Hussey has been painting on canvas for about four years now, but he says that his first love are his works on paper. After years away from paper, Hussey has returned to this passion in Badeschiff. “My works on paper, you can see the spontaneity and the pencil marks, just as you would do it,” he says. “I had avoided working on paper for so long because I was tired of the cost of framing, frankly. But I love the way paper responds to materials. A lot of customers want the stuff that’s more graspable.”


This practical side of Hussey — creating works that sell — speaks to his condition as a modern working artist. Hussey cares deeply about the work he creates, but that doesn’t mean he doesn’t want to make a living off of it. “Charleston’s not easy at all,” he admits. “Sometimes I wonder why I’m doing it. I get so excited to get this place ready, get everybody here. I lose steam if I think too hard about the reality of what comes from it sometimes. I go through times when it’s really flush and times when I think, ‘What am I, crazy?'”

Crazy or not, Hussey has found his way through this past year with the help of those canvases propped against his studio wall. “I’ve hit a new level,” he says. “I don’t know if you ever really do or what my answer really is, but, I’ve started to find my way. That’s why the styles changed through the months. Because I was totally lost. I was distracted. It’s really hard to care or understand art when you’re grieving or going through shit. The pool for me is a groove.”

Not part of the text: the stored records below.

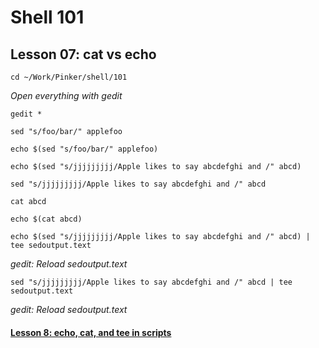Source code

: # Shell 101
## Lesson 07: cat vs echo

`cd ~/Work/Pinker/shell/101`

*Open everything with gedit*

`gedit *`

`sed "s/foo/bar/" applefoo`

`echo $(sed "s/foo/bar/" applefoo)`

`echo $(sed "s/jjjjjjjjj/Apple likes to say abcdefghi and /" abcd)`

`sed "s/jjjjjjjjj/Apple likes to say abcdefghi and /" abcd`

`cat abcd`

`echo $(cat abcd)`

`echo $(sed "s/jjjjjjjjj/Apple likes to say abcdefghi and /" abcd) | tee sedoutput.text`

*gedit: Reload sedoutput.text*

`sed "s/jjjjjjjjj/Apple likes to say abcdefghi and /" abcd | tee sedoutput.text`

*gedit: Reload sedoutput.text*

#### [Lesson 8: echo, cat, and tee in scripts](https://github.com/inkVerb/pinker/blob/master/101-shell/Lesson-08.md)
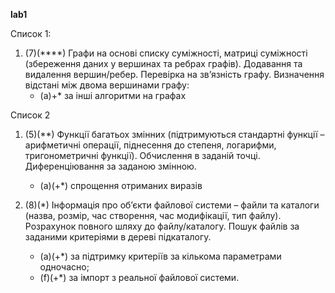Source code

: **lab1**

Список 1:
1. (7)(****) Графи на основі списку суміжності, матриці суміжності
(збереження даних у вершинах та ребрах графів). Додавання та
видалення вершин/ребер. Перевірка на зв’язність графу. Визначення
відстані між двома вершинами графу:
    * (a)+* за інші алгоритми на графах
    
Список 2
1. (5)(**) Функції багатьох змінних (підтримуються стандартні функції –
арифметичні операції, піднесення до степеня, логарифми,
тригонометричні функції). Обчислення в заданій точці.
Диференціювання за заданою змінною.
    * (a)(+*) спрощення отриманих виразів

2. (8)(*) Інформація про об’єкти файлової системи – файли та каталоги
(назва, розмір, час створення, час модифікації, тип файлу). Розрахунок
повного шляху до файлу/каталогу. Пошук файлів за заданими
критеріями в дереві підкаталогу.
    * (a)(+*) за підтримку критеріїв за кількома параметрами одночасно;
    * (f)(+*) за імпорт з реальної файлової системи.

“Day to day, things are growing,” says Hussey. “That’s sort of happening toward the end.” He pulls several canvases away from a smaller, dark one, the last in a line of months of work. There’s an image of a girl, a peaceful look on her face, something tangible in a sea of Hussey’s abstract works. “This one is about the promise of the future,” he says. “Kind of like Pandora’s box a little bit. There’s the innocence of the child and what the future holds. She’s sort of in the box but she’s also holding it at the same time. It’s really positive to me.”